Codice antimafia, altra occasione persa Politica

Non si capisce bene perchè il tanto ascoltato Raffaele Cantone, presidente dell'autorità nazionale anticorruzione, stavolta è stato ignorato. Eppure esprimeva giudizi su di una materia di sua competenza. In  merito al Codice antimafia in discussione al Senato -  poi approvato con 129 “sì”, 56 “no” e 30 astensioni -, il presidente dell’Anac riteneva che la prevista applicazione dei sequestri preventivi ai casi di corruzione non mafiosa potesse essere non opportuna.

“Un vulnus nei principi costituzionali”, causa di possibili censure da parte della Corte costituzionale, ma anche dalla Corte di Strasburgo. Di una norma del genere, di grande effetto emotivo sull’opinione pubblica, se ne può fare a meno secondo Cantone perché è già possibile la confisca preventiva dei beni per corruzione, quando è provato che si tratti di una condotta abituale, basti pensare al processo della Cricca degli appalti”.  E, a tal proposito, cita il caso dell’ex presidente del Consiglio superiore dei lavori pubblici Angelo Balducci a cui furono sequestrati nel 2014 beni per 13 milioni di euro.

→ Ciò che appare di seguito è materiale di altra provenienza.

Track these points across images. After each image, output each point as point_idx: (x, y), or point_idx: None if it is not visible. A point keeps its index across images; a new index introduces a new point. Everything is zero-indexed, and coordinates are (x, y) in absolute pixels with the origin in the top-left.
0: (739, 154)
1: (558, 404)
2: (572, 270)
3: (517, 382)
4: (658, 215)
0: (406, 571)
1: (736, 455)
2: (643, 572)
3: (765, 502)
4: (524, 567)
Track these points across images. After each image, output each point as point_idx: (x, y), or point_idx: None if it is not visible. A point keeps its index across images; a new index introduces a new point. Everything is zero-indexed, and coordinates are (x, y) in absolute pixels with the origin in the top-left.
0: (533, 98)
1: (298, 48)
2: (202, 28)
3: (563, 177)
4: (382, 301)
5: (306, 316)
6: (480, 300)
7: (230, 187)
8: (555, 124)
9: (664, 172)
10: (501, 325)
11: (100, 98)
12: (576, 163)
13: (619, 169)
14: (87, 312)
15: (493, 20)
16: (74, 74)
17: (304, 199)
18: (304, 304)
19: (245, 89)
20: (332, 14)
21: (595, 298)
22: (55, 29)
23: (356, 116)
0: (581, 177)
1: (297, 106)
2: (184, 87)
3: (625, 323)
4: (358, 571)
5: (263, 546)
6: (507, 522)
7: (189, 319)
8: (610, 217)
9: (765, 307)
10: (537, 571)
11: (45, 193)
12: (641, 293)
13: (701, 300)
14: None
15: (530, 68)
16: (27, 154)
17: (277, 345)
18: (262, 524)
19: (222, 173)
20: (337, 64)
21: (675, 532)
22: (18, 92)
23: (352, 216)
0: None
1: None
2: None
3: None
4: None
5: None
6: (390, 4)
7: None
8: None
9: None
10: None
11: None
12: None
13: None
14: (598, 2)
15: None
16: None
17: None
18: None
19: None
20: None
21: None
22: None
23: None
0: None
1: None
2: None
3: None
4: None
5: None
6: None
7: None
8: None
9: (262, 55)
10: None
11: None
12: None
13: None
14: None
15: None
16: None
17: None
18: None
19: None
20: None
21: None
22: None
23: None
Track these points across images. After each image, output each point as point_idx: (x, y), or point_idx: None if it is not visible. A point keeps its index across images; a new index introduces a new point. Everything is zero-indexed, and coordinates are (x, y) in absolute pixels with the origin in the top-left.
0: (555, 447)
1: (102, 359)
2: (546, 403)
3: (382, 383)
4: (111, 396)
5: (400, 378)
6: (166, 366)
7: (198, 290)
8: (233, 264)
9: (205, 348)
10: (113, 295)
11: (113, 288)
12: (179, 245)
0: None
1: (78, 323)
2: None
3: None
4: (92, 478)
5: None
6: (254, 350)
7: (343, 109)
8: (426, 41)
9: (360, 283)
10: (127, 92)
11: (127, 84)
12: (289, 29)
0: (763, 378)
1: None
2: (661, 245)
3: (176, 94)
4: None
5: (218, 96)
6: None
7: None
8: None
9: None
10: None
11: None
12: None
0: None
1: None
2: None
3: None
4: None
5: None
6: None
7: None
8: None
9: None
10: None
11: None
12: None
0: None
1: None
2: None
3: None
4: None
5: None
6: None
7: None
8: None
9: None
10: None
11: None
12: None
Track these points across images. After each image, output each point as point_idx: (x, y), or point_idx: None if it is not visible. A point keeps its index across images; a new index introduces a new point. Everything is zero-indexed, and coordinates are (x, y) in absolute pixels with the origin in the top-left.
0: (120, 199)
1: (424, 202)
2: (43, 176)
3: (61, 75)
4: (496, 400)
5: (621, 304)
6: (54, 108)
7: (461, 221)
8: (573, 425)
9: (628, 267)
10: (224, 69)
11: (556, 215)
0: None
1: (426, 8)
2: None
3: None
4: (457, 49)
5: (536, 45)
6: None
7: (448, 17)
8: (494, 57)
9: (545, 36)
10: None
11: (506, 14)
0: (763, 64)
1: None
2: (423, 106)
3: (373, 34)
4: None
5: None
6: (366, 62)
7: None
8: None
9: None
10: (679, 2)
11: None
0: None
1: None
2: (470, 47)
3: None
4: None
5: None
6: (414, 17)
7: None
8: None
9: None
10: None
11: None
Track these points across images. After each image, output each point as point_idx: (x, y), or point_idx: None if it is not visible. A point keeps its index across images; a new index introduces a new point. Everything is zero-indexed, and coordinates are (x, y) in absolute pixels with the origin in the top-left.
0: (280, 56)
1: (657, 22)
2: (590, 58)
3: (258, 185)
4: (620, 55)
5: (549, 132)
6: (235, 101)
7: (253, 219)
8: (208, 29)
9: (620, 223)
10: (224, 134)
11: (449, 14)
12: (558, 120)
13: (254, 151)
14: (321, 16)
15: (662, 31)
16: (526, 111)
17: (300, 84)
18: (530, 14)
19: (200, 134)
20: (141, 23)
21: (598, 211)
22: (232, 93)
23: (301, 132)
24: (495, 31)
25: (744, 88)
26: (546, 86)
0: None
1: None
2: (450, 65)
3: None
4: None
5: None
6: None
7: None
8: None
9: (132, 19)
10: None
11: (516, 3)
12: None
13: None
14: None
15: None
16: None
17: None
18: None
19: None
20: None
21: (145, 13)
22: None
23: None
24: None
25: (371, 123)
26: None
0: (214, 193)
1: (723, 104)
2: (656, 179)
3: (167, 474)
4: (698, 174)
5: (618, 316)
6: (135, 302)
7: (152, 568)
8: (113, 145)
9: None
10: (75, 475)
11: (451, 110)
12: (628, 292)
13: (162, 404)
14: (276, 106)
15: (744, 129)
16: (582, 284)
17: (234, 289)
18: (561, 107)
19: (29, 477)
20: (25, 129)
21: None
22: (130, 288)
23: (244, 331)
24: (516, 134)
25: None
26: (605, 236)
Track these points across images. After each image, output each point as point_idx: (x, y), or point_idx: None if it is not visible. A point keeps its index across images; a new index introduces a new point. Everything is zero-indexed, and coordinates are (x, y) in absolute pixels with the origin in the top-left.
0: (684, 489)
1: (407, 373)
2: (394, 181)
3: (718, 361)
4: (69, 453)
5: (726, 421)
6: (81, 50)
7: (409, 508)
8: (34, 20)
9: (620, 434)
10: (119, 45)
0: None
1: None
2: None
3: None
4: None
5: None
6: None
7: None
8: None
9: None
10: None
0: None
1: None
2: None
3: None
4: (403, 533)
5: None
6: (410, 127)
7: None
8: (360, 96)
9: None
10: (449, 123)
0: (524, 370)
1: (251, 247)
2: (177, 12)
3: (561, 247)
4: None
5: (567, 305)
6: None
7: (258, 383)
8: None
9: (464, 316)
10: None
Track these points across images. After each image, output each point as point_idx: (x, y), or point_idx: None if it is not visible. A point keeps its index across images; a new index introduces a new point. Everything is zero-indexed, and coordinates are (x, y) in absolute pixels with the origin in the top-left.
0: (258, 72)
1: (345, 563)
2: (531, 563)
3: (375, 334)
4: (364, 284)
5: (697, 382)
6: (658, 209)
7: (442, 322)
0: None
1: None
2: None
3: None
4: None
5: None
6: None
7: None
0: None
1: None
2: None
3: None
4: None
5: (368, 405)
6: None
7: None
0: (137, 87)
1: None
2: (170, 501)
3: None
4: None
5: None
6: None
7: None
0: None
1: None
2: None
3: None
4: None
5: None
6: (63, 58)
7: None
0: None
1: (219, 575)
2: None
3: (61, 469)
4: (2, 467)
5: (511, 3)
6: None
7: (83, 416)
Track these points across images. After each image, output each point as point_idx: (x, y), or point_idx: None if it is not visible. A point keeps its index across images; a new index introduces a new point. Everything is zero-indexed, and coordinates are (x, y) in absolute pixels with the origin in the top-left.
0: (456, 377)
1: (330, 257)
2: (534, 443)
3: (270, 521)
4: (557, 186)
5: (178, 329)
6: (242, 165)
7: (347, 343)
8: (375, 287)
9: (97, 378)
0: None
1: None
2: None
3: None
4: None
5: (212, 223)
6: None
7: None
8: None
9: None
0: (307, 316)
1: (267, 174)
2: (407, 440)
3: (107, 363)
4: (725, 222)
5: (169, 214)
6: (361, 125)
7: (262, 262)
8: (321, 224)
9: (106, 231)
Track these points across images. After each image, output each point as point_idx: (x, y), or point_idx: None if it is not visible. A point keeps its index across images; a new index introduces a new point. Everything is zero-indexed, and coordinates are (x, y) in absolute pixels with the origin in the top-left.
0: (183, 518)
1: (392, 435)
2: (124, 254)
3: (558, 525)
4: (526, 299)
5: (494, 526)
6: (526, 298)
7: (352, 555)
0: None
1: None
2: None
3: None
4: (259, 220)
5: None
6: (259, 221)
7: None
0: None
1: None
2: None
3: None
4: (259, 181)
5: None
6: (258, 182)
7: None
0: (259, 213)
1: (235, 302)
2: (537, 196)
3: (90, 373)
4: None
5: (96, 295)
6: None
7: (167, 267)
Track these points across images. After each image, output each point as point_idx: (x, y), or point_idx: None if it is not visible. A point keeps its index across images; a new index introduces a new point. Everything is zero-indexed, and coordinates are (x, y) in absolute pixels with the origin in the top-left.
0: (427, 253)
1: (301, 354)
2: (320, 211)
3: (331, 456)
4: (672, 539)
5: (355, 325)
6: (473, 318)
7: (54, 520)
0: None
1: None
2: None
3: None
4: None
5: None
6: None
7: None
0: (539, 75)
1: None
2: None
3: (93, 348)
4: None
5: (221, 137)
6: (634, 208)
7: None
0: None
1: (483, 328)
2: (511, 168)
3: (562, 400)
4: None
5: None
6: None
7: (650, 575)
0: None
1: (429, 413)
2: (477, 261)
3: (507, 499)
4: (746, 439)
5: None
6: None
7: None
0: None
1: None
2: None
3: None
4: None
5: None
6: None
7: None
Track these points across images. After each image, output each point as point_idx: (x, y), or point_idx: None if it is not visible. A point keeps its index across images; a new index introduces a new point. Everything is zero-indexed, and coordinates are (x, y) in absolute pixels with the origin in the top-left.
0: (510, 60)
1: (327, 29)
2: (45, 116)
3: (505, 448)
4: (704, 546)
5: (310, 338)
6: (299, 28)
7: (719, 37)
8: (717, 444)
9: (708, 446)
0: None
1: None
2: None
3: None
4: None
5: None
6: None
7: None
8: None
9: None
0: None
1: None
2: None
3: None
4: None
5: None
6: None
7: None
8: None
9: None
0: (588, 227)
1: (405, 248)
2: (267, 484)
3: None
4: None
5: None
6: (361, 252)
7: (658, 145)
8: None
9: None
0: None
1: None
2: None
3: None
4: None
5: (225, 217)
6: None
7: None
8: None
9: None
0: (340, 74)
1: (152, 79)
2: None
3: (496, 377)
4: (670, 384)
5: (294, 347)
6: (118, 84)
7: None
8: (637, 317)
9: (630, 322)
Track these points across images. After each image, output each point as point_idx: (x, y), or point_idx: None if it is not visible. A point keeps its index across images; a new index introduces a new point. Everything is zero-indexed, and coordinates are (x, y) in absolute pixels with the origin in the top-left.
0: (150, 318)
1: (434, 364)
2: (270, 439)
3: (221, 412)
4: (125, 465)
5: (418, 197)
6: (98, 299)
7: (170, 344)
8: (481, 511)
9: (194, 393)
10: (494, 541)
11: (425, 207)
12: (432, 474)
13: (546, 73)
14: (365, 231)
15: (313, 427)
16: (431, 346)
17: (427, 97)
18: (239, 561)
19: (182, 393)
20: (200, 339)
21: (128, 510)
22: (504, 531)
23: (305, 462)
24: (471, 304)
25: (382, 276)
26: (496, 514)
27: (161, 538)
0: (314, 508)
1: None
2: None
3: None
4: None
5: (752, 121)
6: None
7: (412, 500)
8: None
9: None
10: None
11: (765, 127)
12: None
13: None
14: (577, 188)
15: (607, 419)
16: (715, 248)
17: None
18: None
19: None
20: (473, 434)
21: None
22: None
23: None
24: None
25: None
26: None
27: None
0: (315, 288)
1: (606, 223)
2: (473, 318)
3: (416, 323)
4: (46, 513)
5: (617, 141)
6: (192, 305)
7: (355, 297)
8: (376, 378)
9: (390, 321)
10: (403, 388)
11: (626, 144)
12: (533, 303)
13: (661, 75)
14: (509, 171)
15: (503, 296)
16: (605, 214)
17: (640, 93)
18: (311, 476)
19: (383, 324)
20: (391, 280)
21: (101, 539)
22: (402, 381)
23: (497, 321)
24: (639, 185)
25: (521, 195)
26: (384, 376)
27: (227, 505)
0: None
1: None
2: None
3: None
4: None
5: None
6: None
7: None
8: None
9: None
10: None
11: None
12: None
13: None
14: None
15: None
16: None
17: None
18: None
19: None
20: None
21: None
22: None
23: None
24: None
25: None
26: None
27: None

Anche l’ex presidente dell’Antimafia Luciano Violante boccia i sequestri preventivi nei casi di corruzione non mafiosa. Afferma Violante: “L’estensione dei sequestri è frutto dell’illusione repressiva; si pretende di risolvere ogni problema  sociale con l’aumento della repressione penale”. E, ancora: “L’ordine si costruisce con il consenso non con la punizione. L’illusione repressiva nega il valore civile della pedagogia, della persuasione, per ridurre tutto alla sequenza giudici, processi, carcere. Sempre più processi, sempre più carcere nell’illusione di avere più ordine. A volte sembriamo sospesi tra infantilismo politico e inciviltà del diritto”.

Questo vizietto però è tutto italico. Non ci sono solo i partiti di destra, Lega in testa, che pensano che tutti i mali sociali si possano risolvere con pene esemplari e con il carcere a gogò. Molto più facile è il punire che l’educare, specialmente nel sociale. Ma ingolfare le carceri e le aule di tribunale alla fine serve solo a che taluni soggetti, politici in particolare, possano ripetere il refrain: “i colpevoli sono stati puniti, assicurati alla giustizia”, senza però che niente in fatto di legalità sia veramente cambiato.

Dopo le vacanze estive il provvedimento dovrebbe essere ridiscusso alla Camera dove però “i casi caldi” da affrontare non sono pochi. A partire dalla riforma elettorale e dalla legge di bilancio che prevedibilmente tre mesi di lavoro del Parlamento se li prenderà. Stando così le cose, e ipotizzando che la legislatura potrà avere ancora sette o otto mesi di vita, sembra difficile che in così poco tempo il Codice possa essere varato. Anche perché molti interrogativi irrisolti al Senato dovranno essere approfonditi e votati alla Camera, come ha twittato il presidente del Partito democratico Matteo Orfini. 

C’è chi sostiene che la fretta di far passare a Palazzo Montecitorio il provvedimento sia dovuta al fatto che il Guardasigilli Orlando, proprio per la contrapposizione a Matteo Renzi, avesse bisogno di pubblicità nei confronti dell’opinione pubblica. Una medaglia d’appuntarsi sul petto, ben visibile agli occhi di un elettorato sempre più giustizialista. Ciò proprio nella fase in cui il Matteo gigliato qualche difficoltà l’ha con i big del suo partito. Che sul dibattito e sull’approvazione alla Camera del provvedimento abbia influito molto lo scontro interno al Pd lo sostiene anche il leghista Calderoli. In merito ai “pasticci” relativi alla copertura finanziaria del provvedimento Calderoli afferma che è una polpetta avvelenata dei renziani al ministro Orlando? E’ talmente marchiano che mi rifiuto di pensare ad un errore”.

Invece Rosy Bindi, presidente della commissione Antimafia, è “contenta che alcune tardive obiezioni siano state superate dalla volontà politica di non vanificare il lungo e approfondito lavoro fatto in questi tre anni. La riforma è attesa da troppo tempo, necessaria e nel complesso ben fatta”.

Affermava George Bernard Shaw che “nessuna domanda è più difficile di quella la cui risposta è ovvia”. Le domande difficili nel caso in questione sono proprio tante.